On Saturday, May 20, Canadians and Venezuelan-Canadians gathered at Grand Parade in solidarity with Venezuelans fighting against president Nicolas Maduro. I organized this gathering in response to the countless protests happening in Venezuela over the past 53 days. They started in March, when president Nicolas Maduro dissolved the opposition-led National Assembly. This means that there is currently no rule of law in Venezuela.

Many people in Canadian cities have been responding to these issues. Community-led events have been happening all across Canada in cities such as Toronto, Montreal, Calgary and Vancouver, in support of the people living in Venezuela’s state of crisis.

This was the first gathering in Halifax this year. The aim is to show the current reality of the country: Food shortages, economic inflation, high murder rate, the recent anti-democratic policies and the current government’s violence against protesters. At least 47 people have been killed and 750 injured in Venezuela in the past month, largely due to riot police violence.

At the gathering at Grand Parade, we held many posters and flags, in silence and mourning. We also received words of support from the Canadian Federation of Students Nova Scotia as well as Nova Scotia Public Interest Group. The names of all the deceased protesters were read, along with their ages to commemorate their lives lost. We proceeded to walk along Barrington Street and Spring Garden Road toward Victoria Park, handing out brochures urging people to get informed.

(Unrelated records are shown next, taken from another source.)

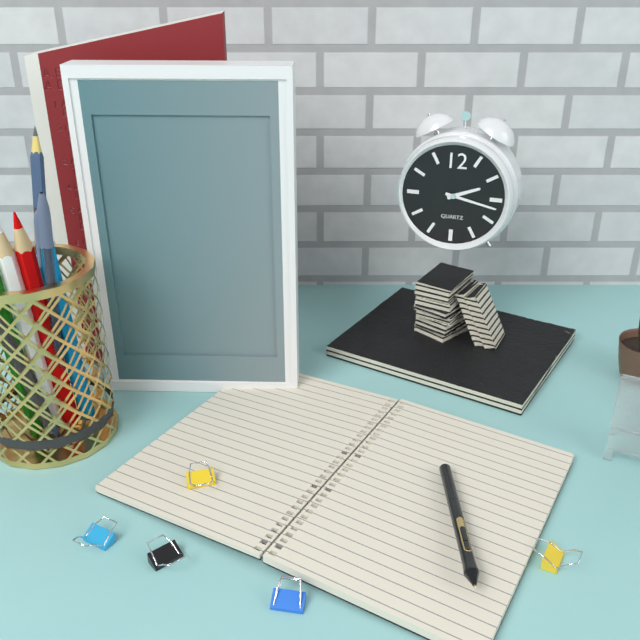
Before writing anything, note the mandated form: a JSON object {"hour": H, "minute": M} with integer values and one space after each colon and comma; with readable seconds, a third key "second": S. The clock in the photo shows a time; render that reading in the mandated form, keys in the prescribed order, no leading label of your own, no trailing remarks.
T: {"hour": 2, "minute": 17}
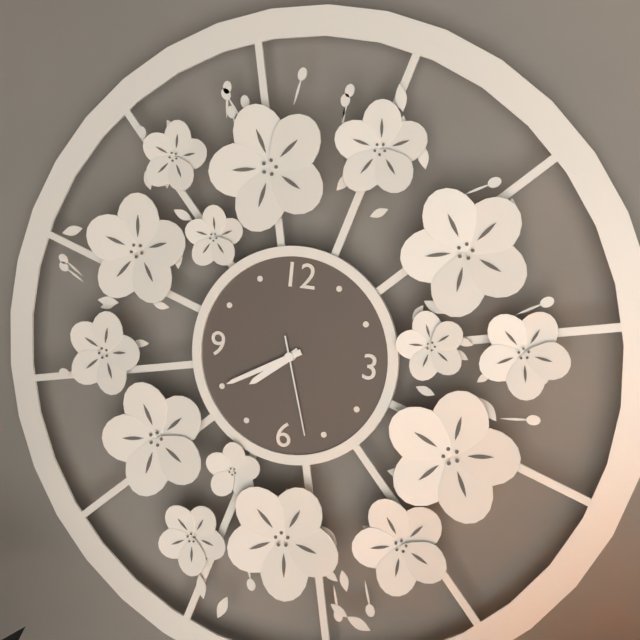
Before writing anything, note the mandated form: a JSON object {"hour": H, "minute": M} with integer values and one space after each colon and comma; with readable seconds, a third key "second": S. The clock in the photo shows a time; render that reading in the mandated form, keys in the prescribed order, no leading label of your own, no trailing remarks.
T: {"hour": 7, "minute": 40, "second": 27}
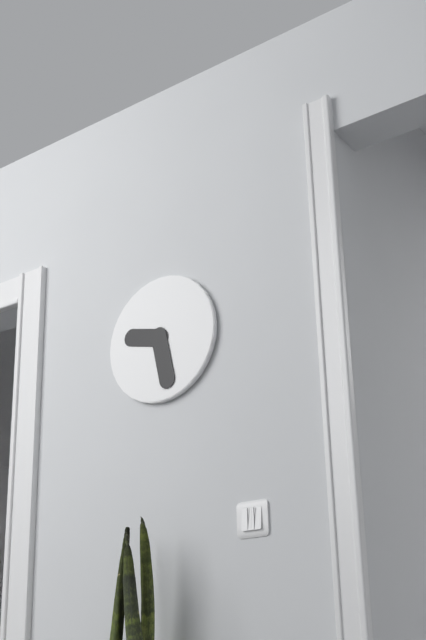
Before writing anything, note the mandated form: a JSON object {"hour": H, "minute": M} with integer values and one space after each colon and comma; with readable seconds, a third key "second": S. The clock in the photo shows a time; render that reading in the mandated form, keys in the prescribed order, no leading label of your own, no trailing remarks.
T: {"hour": 9, "minute": 28}
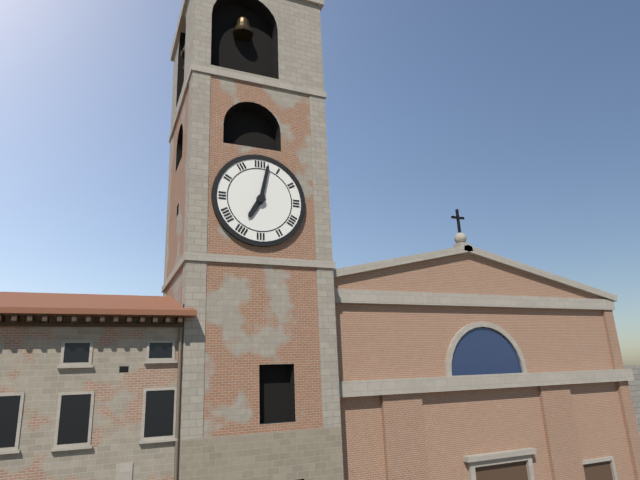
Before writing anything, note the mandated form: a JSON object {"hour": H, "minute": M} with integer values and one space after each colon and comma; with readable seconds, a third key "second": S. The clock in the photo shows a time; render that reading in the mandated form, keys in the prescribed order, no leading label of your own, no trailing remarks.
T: {"hour": 7, "minute": 2}
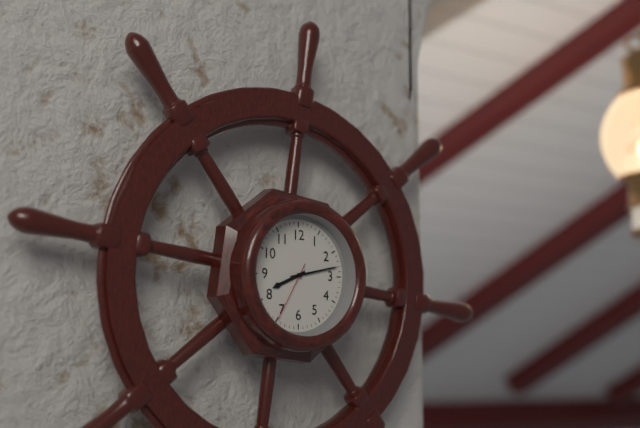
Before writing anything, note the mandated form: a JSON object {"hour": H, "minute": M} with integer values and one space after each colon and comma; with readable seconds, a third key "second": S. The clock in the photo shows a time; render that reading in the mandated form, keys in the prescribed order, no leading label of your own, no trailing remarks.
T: {"hour": 8, "minute": 13, "second": 35}
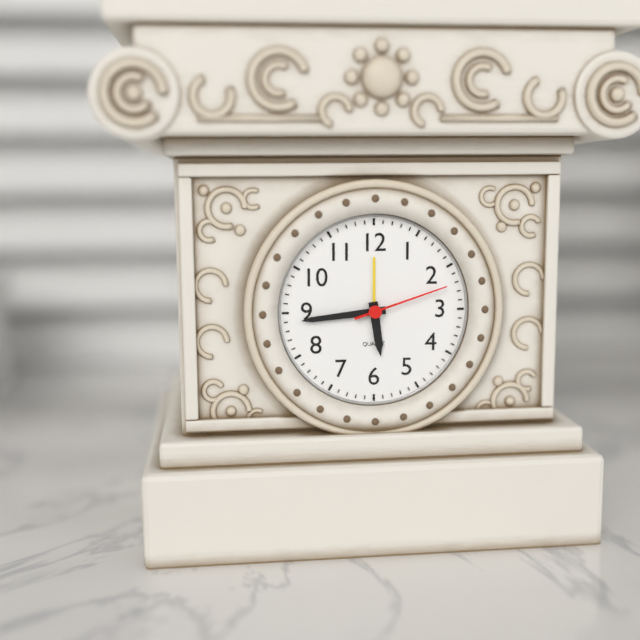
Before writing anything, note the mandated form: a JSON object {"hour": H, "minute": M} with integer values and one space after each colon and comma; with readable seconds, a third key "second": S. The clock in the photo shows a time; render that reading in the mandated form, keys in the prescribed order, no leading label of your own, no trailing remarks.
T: {"hour": 5, "minute": 44, "second": 12}
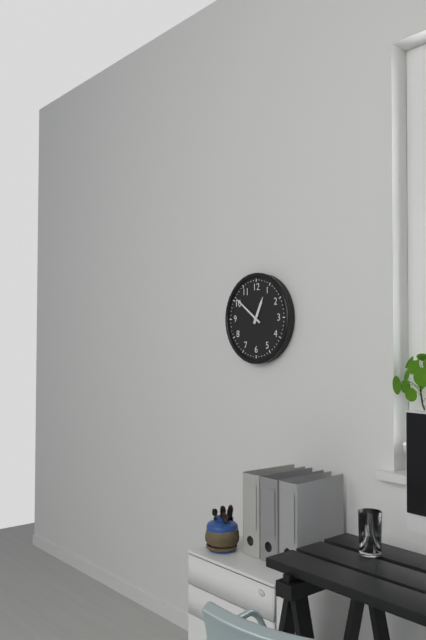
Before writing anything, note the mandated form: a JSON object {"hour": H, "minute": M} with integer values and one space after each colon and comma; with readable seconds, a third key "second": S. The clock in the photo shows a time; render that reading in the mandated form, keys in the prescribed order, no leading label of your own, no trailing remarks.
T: {"hour": 12, "minute": 51}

It is really important for Canadians, and Haligonians, to speak about these issues. Many of the people who have died in the Venezuelan protests have largely been youth and students. Halifax is a place where young people often exercise the right to protest without the fear of being physically and violently attacked by the forces that are supposed to protect us.

It is completely unjust and it is a human rights violation for a government to enforce physical force against its citizens. Individuals in a democracy have every right to demonstrate their opinions without fearing the end of their own lives in torture.

As a left-wing individual, it’s often difficult to explain to people how the supposed “socialist” party in Venezuela is in fact far from its name. The people in government power are the ones who have the most wealth in the entire country, mostly with oil and drug money. This narco state is corrupt and anti-democratic and is not helping our people get fed, nor fixing the economic inflation.

There are many things Canadians can do to help, such as sign petitions which urge the Canadian government to take action against this issue, they can also donate to many crowd-funding sites which are helping to provide medical support, media attention, and help to protesters.

The issues facing Venezuelans are issues of human rights and this is why we need to talk about it. Journalists are currently undergoing immense repression in Venezuela, so spreading the real and factual information coming from the protesters should be a priority for people all over the world.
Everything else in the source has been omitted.